Exercício proposto 1: Reescreva o trecho da crítica sobre Queime Depois de Ler que começa com as palavras "Eis a natureza" e termina com "velho George Clooney.", substituindo "elenco" por "conjunto de atores".
Exercício proposto 2: Dê continuidade à crítica sobre Queime Depois de Ler a partir da última frase apresentada.

---- Trecho para leitura

Eis a natureza verdadeiramente cinematográfica de um filme como Queime Depois de Ler (EUA, 2008): o drama é carregado mais nos significantes visuais (a própria corporalidade do ator, especialmente em pequenos gestos ou expressões que dificilmente seriam captados por um espectador teatral) do que nos tradicionais diálogos verbais. Nos Coen, há um diálogo de corpos – nem sempre em acordo, naturalmente. Um diálogo violento, e sempre com imenso impacto visual. O elenco ajuda bastante para tanto: tem-se aqui um George Clooney que causará grande estranhamento a quem já está acostumado com o velho George Clooney.

O espectador também há de estranhar – e se divertir bastante – com um Brad Pitt caricatamente homossexual. Quanto a John Malkovitch, estão lá o grande espetáculo de intensidade, de loucura e de ridículo que casam muito bem com o próprio rosto do ator. Ah, e tem também a velha Frances McDormand, merecedora de mais um Oscar. O humor-negro e a ironia em Queime Depois de Ler são daquelas meias-tintas quase imperceptíveis – ou, para usar mais um termo hitchcockiano – daquela espécie de understatement. Não há praticamente nada, na forma do filme, que sugira o burlesco: o ritmo, a trilha sonora, o rigor da fotografia, tudo corresponde a um filme “sério”.

Mesmo assim, trata-se de uma comédia (!). Pode ser difícil de acreditar, mas o humor está no mais puro conteúdo, no enredo, nos acontecimentos mostrados (jamais na forma de mostrá-los, a qual procurará ser completamente o oposto, enriquecendo – e complicando mais ainda – o efeito da ironia). É claro que só achará tudo aquilo engraçado quem tiver a mente “doentia” o bastante para compartilhar da terrível visão de mundo “pós-moderna” dos diretores. Mas aí é que está o truque: tamanha cumplicidade autor-receptor só é exigida pelos grandes mestres – Machado de Assis, Clarice Lispector, Alfred Hitchcock, Charles Chaplin.

--------
---- Seção de dados

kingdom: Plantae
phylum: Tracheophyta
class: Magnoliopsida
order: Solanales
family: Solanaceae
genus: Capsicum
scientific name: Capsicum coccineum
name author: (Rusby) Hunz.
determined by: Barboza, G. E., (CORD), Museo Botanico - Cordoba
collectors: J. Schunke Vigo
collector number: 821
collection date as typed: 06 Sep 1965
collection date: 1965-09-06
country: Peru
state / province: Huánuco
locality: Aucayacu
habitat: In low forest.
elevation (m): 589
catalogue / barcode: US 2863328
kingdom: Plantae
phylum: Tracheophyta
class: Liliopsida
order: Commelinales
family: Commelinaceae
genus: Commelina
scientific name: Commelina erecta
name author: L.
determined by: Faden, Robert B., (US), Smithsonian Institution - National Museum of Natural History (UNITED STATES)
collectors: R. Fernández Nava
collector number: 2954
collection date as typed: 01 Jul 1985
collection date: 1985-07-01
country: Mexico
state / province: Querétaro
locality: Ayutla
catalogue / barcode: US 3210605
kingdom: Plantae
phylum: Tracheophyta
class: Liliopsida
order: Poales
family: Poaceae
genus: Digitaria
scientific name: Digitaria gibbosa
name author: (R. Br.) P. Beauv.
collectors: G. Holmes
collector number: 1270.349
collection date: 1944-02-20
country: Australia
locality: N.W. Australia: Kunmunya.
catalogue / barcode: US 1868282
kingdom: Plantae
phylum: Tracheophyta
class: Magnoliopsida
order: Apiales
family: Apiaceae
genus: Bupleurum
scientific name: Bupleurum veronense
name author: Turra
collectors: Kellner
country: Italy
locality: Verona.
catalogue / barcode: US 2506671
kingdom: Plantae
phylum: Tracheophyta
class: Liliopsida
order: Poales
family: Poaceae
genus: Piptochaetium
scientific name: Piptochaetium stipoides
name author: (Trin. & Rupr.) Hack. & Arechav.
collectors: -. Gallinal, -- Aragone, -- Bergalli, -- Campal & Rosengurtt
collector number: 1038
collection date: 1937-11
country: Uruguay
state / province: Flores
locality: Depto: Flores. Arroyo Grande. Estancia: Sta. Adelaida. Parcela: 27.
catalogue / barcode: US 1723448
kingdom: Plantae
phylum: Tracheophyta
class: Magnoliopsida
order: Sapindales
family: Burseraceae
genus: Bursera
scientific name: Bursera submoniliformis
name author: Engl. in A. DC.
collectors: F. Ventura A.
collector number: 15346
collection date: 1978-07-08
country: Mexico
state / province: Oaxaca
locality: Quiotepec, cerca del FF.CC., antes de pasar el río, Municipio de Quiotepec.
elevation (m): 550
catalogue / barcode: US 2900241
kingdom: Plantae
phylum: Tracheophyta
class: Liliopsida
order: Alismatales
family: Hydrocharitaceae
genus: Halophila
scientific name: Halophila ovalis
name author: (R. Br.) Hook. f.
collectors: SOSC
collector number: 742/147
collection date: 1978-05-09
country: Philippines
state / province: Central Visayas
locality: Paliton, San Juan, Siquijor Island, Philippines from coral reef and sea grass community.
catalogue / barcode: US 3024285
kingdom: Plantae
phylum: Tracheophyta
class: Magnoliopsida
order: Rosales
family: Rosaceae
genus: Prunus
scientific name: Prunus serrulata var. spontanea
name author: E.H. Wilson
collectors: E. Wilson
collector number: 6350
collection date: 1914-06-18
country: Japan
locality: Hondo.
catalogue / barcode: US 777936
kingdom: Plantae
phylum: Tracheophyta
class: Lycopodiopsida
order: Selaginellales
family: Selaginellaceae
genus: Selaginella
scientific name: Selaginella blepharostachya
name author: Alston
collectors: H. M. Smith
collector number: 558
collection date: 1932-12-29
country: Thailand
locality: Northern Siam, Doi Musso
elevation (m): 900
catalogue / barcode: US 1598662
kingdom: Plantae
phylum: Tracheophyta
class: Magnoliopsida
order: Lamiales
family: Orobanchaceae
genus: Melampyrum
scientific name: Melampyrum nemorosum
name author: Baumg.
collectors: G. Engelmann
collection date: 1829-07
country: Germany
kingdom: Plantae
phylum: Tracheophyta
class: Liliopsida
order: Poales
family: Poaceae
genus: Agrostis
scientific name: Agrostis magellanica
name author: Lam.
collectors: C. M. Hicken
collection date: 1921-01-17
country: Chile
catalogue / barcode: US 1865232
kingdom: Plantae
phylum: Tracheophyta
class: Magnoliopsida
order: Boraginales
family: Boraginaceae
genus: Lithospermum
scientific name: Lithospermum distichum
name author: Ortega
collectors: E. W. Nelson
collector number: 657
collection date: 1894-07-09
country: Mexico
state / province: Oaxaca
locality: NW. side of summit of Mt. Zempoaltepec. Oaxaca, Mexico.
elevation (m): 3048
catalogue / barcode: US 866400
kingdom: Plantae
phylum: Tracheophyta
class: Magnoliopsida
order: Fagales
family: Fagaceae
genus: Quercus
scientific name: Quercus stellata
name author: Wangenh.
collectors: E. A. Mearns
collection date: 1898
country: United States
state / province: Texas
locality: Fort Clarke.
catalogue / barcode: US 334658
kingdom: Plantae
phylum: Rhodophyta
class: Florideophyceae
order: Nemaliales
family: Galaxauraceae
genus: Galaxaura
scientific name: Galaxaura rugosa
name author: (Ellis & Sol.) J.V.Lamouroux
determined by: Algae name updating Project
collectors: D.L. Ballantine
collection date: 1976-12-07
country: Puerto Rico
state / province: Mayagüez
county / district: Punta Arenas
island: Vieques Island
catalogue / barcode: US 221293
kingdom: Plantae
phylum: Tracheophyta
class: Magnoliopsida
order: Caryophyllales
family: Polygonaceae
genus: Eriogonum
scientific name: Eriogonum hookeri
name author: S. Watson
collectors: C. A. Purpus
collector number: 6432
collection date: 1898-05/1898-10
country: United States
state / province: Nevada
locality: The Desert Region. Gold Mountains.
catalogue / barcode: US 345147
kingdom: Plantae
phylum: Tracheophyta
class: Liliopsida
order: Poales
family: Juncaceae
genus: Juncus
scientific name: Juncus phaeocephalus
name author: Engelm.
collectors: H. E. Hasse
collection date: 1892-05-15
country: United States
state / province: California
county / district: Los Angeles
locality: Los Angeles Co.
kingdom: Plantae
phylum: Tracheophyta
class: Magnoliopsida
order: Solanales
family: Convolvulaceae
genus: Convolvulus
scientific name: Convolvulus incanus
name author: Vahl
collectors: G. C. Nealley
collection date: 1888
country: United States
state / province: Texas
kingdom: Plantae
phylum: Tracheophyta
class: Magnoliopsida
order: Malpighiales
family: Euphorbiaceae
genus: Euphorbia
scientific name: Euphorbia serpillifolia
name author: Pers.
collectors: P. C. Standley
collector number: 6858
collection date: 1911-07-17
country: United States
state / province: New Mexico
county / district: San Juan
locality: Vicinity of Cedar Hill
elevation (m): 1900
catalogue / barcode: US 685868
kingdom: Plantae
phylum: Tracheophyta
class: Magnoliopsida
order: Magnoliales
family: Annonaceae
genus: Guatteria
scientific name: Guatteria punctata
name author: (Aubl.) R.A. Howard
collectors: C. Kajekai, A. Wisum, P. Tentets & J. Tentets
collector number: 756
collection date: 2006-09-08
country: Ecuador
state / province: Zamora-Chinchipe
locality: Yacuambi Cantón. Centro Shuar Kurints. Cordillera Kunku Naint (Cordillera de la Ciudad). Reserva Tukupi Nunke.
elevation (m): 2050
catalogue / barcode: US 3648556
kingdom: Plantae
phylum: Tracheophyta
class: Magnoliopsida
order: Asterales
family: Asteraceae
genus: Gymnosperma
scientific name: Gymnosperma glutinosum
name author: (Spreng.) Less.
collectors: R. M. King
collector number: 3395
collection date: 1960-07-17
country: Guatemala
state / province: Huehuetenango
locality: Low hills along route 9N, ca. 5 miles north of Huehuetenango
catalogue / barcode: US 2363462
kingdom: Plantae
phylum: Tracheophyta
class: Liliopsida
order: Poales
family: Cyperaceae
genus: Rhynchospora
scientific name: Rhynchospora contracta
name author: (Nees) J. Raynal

--------

Resposta esperada 1:
Eis a natureza verdadeiramente cinematográfica de um filme como Queime Depois de Ler (EUA, 2008): o drama é carregado mais nos significantes visuais (a própria corporalidade do ator, especialmente em pequenos gestos ou expressões que dificilmente seriam captados por um espectador teatral) do que nos tradicionais diálogos verbais. Nos Coen, há um diálogo de corpos – nem sempre em acordo, naturalmente. Um diálogo violento, e sempre com imenso impacto visual. O conjunto de atores ajuda bastante para tanto: tem-se aqui um George Clooney que causará grande estranhamento a quem já está acostumado com o velho George Clooney.

Resposta esperada 2:
Quanto ao “mcguffin”, para os Coen ele tem ainda menos importância do que aquela pouca importância (pretexto) que lhe é proverbial. O CD com dados “confidenciais” da CIA é pouco mais que nada... No entanto, as repercussões e conseqüências factuais – e sobretudo humanas – que ele provocará são de outra e muito mais elevada ordem. É aí que começa a se mostrar a filosofia social dos cineastas: em nossas vidinhas pequeno-burguesas, permeadas por fantasias hollywoodianas, pretendemos sempre que haja grandes narrativas, acontecimentos bombásticos do destino, daqueles que são vendidos (ou prometidos) constantemenste pelos “best-sellers” de auto-ajuda.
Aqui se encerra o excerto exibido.